Arriverà a Napoli il prossimo fine settimana Scapezzo, lo spettacolo di Nicola Vicidomini in scena al teatro Zona Vomero venerdì 29 e sabato 30 aprile. Proponiamo a seguire la versione integrale di una intervista pubblicata da Il corriere del Mezzogiorno il 24 aprile 2016.
“Il più grande comico morente”. Questo si dice di Nicola Vicidomini, artista napoletano (in verità è nato a Tramonti, sulla Costiera amalfitana) che porterà il suo Scapezzo il 29 e 30 aprile al Teatro Zona Vomero. Scapezzo è lo spettacolo di Vicidomini, ma è anche il suo alter ego, la definizione del suo umorismo. La capacità di saltare da un registro all’altro, di interagire con l’assurdo e il grottesco, di raccontare la decadenza senza chiamarsene fuori, anzi facendosene parte integrante e colpevole. Se è “morente”, Vicidomini, è perché in giro ci sono pochi comici capaci di raccontare il fallimento come riesce lui, in un linguaggio eccessivo e preciso, verbale e “di corpo”, aggirandosi per il palco inquietante e bestiale, con tre buste di plastica e due infradito, petto, pancia e peli scoperti, capelli lunghissimi scompigliati. Un vero “zincaro”, tanto per citare il nome della sua più nota maschera che ha rotto persino il muro televisivo, fino a diventare presenza costante in programmi come Stracult, Colorado Cafè, e Che Fuori Tempo Che Fa, in quest’ultimo caso grazie anche al sodalizio con Nino Frassica. Una presenza inedita e irruenta nel rassicurante scenario della tivvù comica nazionale, a cui Vicidomini scompiglia le carte sfruttando – come da poetica del personaggio – l’occasione e la necessità di trovarsi perennemente “fuori posto”.

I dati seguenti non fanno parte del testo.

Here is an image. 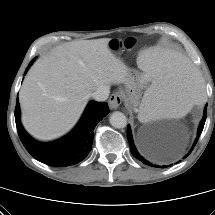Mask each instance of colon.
Returning <instances> with one entry per match:
<instances>
[{
  "label": "colon",
  "instance_id": "colon-1",
  "mask_svg": "<svg viewBox=\"0 0 215 215\" xmlns=\"http://www.w3.org/2000/svg\"><path fill=\"white\" fill-rule=\"evenodd\" d=\"M108 48L112 52L121 51L123 54H130L134 50V39L127 38L121 40L119 37H112L108 41Z\"/></svg>",
  "mask_w": 215,
  "mask_h": 215
}]
</instances>
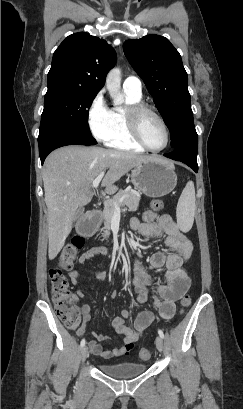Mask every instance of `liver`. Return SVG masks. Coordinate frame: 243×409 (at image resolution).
<instances>
[{"label": "liver", "instance_id": "6515ba94", "mask_svg": "<svg viewBox=\"0 0 243 409\" xmlns=\"http://www.w3.org/2000/svg\"><path fill=\"white\" fill-rule=\"evenodd\" d=\"M152 157L135 153L71 145L48 155L43 165L45 203L48 209V257L53 260L70 234L81 207L92 197V182L106 168L102 186L108 194L115 184L135 166Z\"/></svg>", "mask_w": 243, "mask_h": 409}]
</instances>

Tutto questo, lo “zincaro” riesce a farlo benissimo, attraverso il suo linguaggio, i suoi excursus in un dialetto ibrido e originale, i blitz sul piccolo schermo, la scrittura di corrispondenze paradossali come quelle del novantacinquenne Flavietto Gioia, i devastanti componimenti musicali. Meglio ancora riesce a farlo in questo spettacolo (per la regia di M Deborah Farina, e con la presenza di Sarò Zero e Italo Vegliante), che torna a mostrare qualcosa di nuovo in un panorama comico assolutamente livellato.

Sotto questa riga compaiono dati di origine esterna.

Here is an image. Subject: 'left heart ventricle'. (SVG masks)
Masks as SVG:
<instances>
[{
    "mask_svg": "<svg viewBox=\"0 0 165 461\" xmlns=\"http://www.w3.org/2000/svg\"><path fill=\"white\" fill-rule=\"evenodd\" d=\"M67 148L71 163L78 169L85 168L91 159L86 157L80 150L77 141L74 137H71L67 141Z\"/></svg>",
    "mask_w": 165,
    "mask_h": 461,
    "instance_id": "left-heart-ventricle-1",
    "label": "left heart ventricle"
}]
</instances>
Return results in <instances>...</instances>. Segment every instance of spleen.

Vicidomini, lei è un comico di successo. Ma prendere un appuntamento con lei è troppo facile. Non avrebbe bisogno di un segretario? Un portaborse, un lacchè, un tirapiedi? Così, giusto per darsi un tono.

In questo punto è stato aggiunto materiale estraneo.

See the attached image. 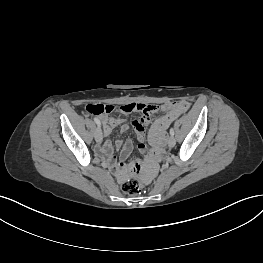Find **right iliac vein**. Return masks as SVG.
Masks as SVG:
<instances>
[{"label":"right iliac vein","instance_id":"1","mask_svg":"<svg viewBox=\"0 0 263 263\" xmlns=\"http://www.w3.org/2000/svg\"><path fill=\"white\" fill-rule=\"evenodd\" d=\"M94 137H95V140L97 143H101L102 142V130L101 128L98 126L95 130V133H94Z\"/></svg>","mask_w":263,"mask_h":263}]
</instances>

Avevo un commercialista tuttofare. Era un bastardo, inteso come meticcio. Un cane: incrocio tra un bracco tedesco e un agricoltore diretto. Faceva tutto ciò che serve: bavava, leccava i piedi. Poi montò la testa: aveva troppa ambizione e un carattere autoritario. Da suo capo e padrone, senza manco accorgermene, diventai il suo cane. Nell’aristocrazia romana ero conosciuto come “il cane del cane”. I nostri rapporti finirono quando a un ricevimento presso l’ambasciata americana, impruvvisamente ho cacato in miezzo al salone.
Veniamo allo spettacolo. Lei ha un look sciatto e trascurato. Un sacco di peli. Il suo odore è fastidioso. Parliamoci chiaro: non le si può stare vicino in un teatro.
Credo che di fronte allo sterminio democratico e buonistico promulgato dai media (e all’omologazione del linguaggio) sia necessario tornare a fetare. L’impegno preso col mio pubblico è principalmente quello di non lavarmi mai. Non lo faccio dal settembre del ‘43. Ero a Salierno e c’era un casino.
Lei ha dedicato una poesia ad Angela Merkel, il suo sogno erotico. È quindi in disaccordo con il più grande viveur dei nostri tempi, nonché suo datore di lavoro su Italia1?
Conosco Silvio dal ‘55, da quando eravamo due Teddy Boy. Il nostro bersaglio preferito era Cipriani Stelvio. Io organizzavo corse d’auto, risse anni ‘70 (ero molto avanti) e lotte tra femminielli. Alle femmine lui cantava Trenet. Io avevo più successo perché le picchiavo immediatamente e senza mutivo (a loro piace così). Quindi Silvio non può parlare. In Rocco e i suoi Fratelli, Visconti si ispirò a me per il ruolo di Simone, mica a lui. Ora ha capito perché mi ha imposto a Colorado? Mi fa chiamare per tenermi sotto. Una rivalsa.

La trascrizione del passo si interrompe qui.